An upgrade of the line to provide better connections is discussed regularly. The current considerations and investigations envisage the electrification of the line to Usingen at the end of 2022 and the extension of S-Bahn line S5 services over this section. This would allow the existing class 423 sets would be used—which would create no additional costs—but new vehicles would need to be procured for electrical operations to Grävenwiesbach. This would have to be done before the start of the upcoming call for tenders for the operation of rail services. However, municipal committees and parties have demanded the electrification of the line beyond Usingen to Grävenwiesbach and Brandoberndorf, which would make its implementation uncertain.

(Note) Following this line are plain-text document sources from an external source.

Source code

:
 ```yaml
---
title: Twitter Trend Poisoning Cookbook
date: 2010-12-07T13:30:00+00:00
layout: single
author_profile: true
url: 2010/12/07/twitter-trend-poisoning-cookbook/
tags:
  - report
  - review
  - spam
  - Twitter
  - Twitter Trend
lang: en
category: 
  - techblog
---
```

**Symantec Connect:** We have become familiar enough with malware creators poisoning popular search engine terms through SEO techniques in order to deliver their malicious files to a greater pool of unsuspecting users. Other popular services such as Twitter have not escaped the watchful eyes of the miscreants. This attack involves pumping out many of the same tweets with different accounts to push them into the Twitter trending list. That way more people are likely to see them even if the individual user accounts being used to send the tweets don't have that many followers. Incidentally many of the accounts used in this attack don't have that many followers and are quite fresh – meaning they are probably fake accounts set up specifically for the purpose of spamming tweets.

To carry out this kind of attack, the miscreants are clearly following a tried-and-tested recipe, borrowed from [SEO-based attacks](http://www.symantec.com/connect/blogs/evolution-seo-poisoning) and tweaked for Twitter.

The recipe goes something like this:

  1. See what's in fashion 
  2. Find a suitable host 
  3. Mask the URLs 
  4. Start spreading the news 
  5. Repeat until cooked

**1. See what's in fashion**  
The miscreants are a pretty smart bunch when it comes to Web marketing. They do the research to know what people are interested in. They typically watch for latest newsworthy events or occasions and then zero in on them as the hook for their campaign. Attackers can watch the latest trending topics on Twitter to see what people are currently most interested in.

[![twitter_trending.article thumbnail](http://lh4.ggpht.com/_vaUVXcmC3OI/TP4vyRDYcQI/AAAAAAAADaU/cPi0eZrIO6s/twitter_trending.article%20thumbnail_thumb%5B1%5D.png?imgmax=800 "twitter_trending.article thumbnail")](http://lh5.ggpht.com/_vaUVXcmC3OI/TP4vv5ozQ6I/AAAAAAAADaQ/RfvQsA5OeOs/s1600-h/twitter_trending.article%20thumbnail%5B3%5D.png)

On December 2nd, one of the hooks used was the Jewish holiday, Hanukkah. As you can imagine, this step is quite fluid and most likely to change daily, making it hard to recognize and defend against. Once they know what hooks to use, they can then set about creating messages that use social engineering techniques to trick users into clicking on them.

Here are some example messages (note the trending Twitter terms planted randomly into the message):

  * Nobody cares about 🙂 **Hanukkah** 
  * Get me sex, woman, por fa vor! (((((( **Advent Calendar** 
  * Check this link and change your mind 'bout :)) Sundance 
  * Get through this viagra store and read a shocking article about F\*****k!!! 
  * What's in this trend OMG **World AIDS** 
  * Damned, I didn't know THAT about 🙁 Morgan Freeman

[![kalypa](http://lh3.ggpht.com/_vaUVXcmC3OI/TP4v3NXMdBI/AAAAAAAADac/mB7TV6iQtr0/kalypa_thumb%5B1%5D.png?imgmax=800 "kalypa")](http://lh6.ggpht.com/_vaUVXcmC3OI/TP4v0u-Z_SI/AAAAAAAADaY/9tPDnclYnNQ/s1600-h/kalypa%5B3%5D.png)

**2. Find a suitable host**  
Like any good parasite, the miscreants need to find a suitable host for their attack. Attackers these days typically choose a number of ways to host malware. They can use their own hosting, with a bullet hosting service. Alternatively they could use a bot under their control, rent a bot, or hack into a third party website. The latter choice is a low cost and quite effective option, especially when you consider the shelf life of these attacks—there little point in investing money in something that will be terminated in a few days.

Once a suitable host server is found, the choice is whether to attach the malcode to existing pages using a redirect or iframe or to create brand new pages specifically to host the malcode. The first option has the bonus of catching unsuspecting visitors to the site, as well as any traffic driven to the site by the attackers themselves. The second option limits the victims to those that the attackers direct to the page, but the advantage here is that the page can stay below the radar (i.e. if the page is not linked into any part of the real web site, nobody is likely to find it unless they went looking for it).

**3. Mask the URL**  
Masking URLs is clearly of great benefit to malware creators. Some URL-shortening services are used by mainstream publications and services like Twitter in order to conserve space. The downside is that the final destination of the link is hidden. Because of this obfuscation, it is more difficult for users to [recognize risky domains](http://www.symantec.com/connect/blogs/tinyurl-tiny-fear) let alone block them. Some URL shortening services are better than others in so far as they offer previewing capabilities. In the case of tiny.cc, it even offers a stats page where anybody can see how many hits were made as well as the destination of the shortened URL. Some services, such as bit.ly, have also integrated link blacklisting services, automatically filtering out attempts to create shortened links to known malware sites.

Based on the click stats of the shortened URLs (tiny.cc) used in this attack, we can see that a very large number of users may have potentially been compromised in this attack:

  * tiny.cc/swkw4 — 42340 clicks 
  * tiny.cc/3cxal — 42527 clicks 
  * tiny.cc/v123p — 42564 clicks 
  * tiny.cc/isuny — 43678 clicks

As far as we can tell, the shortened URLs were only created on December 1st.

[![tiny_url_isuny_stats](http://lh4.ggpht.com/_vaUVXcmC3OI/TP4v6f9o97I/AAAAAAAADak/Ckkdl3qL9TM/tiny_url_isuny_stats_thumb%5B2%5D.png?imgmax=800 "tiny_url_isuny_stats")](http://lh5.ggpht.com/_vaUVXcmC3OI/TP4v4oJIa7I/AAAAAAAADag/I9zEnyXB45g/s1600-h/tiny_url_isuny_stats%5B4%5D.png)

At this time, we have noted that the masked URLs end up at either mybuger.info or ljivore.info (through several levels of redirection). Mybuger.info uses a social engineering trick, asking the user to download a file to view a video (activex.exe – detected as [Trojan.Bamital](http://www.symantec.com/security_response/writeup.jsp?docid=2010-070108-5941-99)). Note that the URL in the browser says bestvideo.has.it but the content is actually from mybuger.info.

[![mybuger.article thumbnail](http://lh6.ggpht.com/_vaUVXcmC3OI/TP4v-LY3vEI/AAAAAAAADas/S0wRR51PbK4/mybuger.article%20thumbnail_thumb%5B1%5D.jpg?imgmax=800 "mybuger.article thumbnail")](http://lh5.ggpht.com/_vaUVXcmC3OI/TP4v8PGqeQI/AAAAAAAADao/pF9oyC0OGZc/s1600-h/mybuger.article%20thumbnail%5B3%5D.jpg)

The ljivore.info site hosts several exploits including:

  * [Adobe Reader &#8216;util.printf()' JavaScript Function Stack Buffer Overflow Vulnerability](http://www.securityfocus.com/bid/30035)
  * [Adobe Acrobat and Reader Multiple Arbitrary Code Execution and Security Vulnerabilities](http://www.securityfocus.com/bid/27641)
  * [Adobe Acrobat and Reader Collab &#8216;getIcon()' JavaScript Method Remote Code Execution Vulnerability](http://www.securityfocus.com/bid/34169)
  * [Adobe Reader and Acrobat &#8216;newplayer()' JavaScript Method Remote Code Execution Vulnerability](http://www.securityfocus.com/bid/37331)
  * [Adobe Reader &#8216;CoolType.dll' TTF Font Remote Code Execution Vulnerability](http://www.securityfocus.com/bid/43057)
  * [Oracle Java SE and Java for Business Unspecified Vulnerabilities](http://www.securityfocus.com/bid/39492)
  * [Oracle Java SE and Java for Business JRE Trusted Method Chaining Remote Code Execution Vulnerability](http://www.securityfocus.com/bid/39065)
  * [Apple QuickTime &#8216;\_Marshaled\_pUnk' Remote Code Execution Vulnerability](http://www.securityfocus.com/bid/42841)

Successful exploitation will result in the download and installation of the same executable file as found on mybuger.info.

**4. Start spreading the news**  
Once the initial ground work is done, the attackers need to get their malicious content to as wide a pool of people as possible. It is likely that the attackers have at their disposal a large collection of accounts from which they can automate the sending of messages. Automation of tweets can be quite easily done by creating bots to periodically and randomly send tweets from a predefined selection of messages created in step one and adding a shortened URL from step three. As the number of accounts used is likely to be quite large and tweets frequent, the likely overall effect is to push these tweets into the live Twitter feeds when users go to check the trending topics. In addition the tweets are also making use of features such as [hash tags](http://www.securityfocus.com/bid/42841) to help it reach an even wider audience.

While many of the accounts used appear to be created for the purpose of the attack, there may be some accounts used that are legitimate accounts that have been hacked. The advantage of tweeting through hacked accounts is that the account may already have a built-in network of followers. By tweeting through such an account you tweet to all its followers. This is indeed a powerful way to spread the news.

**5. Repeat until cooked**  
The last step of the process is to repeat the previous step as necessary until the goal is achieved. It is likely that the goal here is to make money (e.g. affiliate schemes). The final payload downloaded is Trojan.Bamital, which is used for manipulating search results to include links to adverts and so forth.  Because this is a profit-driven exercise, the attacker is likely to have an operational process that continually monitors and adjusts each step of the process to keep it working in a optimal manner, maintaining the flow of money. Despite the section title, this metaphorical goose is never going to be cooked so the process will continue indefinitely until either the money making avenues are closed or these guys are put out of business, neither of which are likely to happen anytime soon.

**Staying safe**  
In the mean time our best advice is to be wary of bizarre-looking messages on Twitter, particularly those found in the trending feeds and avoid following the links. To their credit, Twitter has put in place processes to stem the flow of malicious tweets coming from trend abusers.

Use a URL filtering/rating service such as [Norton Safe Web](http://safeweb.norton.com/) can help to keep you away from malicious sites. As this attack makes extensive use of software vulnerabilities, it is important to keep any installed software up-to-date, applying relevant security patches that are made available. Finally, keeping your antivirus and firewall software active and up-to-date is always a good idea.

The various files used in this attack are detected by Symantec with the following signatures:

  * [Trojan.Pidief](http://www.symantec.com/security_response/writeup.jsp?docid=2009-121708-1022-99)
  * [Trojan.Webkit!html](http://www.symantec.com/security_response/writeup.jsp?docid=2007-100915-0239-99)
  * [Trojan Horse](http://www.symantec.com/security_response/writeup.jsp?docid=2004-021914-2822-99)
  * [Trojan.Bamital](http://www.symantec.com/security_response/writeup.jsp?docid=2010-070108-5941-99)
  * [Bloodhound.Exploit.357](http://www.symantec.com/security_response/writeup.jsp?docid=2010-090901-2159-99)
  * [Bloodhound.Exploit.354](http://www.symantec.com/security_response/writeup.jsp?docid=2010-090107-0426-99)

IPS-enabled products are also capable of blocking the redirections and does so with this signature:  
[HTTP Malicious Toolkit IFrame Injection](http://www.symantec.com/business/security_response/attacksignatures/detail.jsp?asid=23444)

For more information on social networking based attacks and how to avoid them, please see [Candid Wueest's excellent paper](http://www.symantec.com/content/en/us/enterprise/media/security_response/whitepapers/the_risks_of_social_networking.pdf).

On 18 May 2015, the district council of the Hochtaunuskreis unanimously voted to commission the Hochtaunus transport association to carry out the electrification of the Taunus Railway for the conversion to electrical operations at the timetable change in December 2019. In negotiations with the Rhein-Main-Verkehrsverbund a few points were to be ensured in relation to the operation of the Taunus Railway. These were designed for the long-term protection of the line, in particular the section beyond Usingen (including its possible later electrification), the maintenance of the through trains to and from Frankfurt, barrier-free interchange in Usingen and a coordinated operating concept including feeder buses. In mid-February, a cooperation agreement between the Verkehrsverband Hochtaunus and the Rhein-Main-Verkehrsverbund was concluded, after which the RMV promised to bear half of the planning costs of €4 million. The planning approval procedure would be initiated (according to the assessment at that time) in 2017 and the construction work would begin at the earliest in 2018. Accordingly, the original target date for the changeover to electric operations at the change to the 2019 timetable could not be met. The changeover would occur at the earliest at the timetable change in December 2020 with the introduction of operations under a new contract for the Taunus-Netzes (Taunus network). The feasibility of extending electric operations to Grävenwiesbach would be examined.

A further delay has arisen as a second cost-benefit analysis had to be carried out for the electrification to Grävenwiesbach, which was planned as a second stage. Therefore, the planning approval procedure for the electrification to Usingen will start in 2018. Accordingly, the Verkehrsverband Hochtaunus, as the owner of the line, had not yet announced the approval of the electrification works as of mid-2017. Electrical operations can therefore be started at the earliest at the timetable change in December 2022.

Extensive renovation of the Hasselborn tunnel is required for the extension of electrification to Brandoberndorf. The exact cost was expected to be known in May 2015. In November it was announced that the Rhine-Main Transport Association, the Hochtaunuskreis and the Lahn-Dill had agreed on the work. The RMV agreed to assume a 70% share of the €10 million costs. The rehabilitation is also only possible after the municipality of Waldsolms approved funding for an alternative drinking water supply for the district of Hasselborn (instead of water collected from leakage into the tunnel). Work was scheduled to start around the clock from the start of the summer 2016 holidays until the end of the autumn holidays in a multi-shift operation. On 31 October 2016, the work was completed after four months and the tunnel was reopened for traffic. In this work, 23 of 161 blocks (about 194 metres) of the tunnel were rehabilitated and the remaining blocks are to be rehabilitated in various stages of construction until 2021. The cost of the current construction stage amounts to €3.3 million and the entire renovation of the tunnel is currently estimated to cost about €10 million.

At the beginning of November 2014, it was announced that the Rhein-Main-Verkehrsverbund and Alstom had agreed to use new railcars with fuel cell propulsion (iLINT) on the lines of the Taunus network (12, 13, 15 and 21) from 2018 at the earliest. In the case of the Taunus Railway, the possible electrification would not be affected.